No wind, water smooth, blue sky with wavy clouds that reminded me of what my hair looked like when I was a kid, after mom gave it a good combing. Smooth gentle waves and just a tiny curl here and there. Everything so smooth surrounding hills with steadily reddening leaves reflecting perfection. Sugar Maple Bluff with rising gold and red fire was totally Fall.

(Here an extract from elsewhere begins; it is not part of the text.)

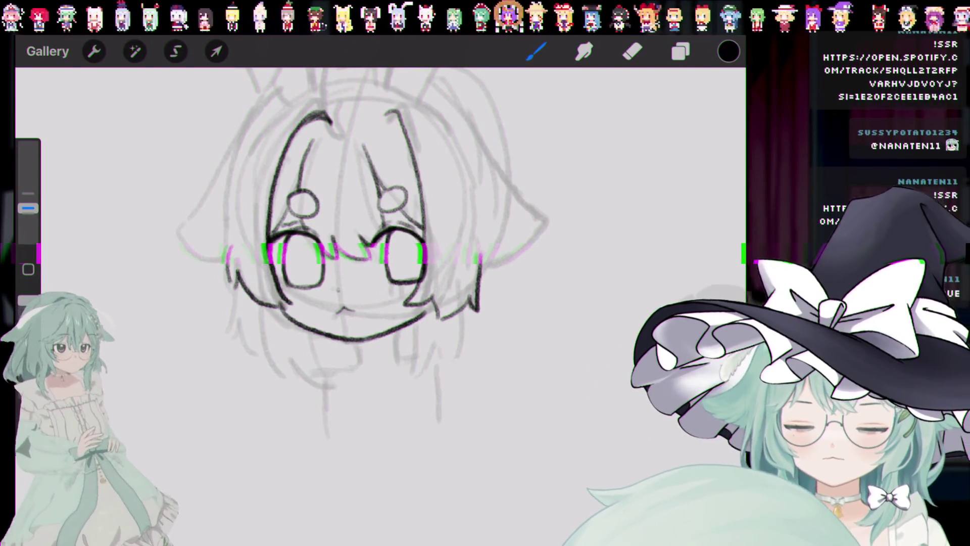
drag(374, 253, 354, 249)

Winter birds like Horned Grebes are coming in – we saw 85 or maybe 105 today. This year’s Cliff Swallow nests formed their perfect avian city on Red Bluff. They have migrated south now, but it is always a pleasure to see them nesting where they nested before the era of bridges and propbably before humans even arrived in the Ozarks. Overhead, a kettle of Turkey Vultures and a Bald Eagle 2 or maybe 3 years old, lord of all. We flush a few ducks, but other than a few Mallards … the diving ducks are still be on the way.
The Beav’s widest expanse is Rocky Branch. Usually when I go birding there, I’m looking across roughly 2-miles of water towards Lost Bridge on the lake’s north side. Straining to see anything way out in the middle, a mile away. What a treat deluxe aboard Flip’s boat, out in the middle, with the water birds, with Fall-in-the-Ozarks landscape encased like jewels in grandma’s wedding ring.
It was October 31, 2025, Halloween. Nothing scary to report from our trip.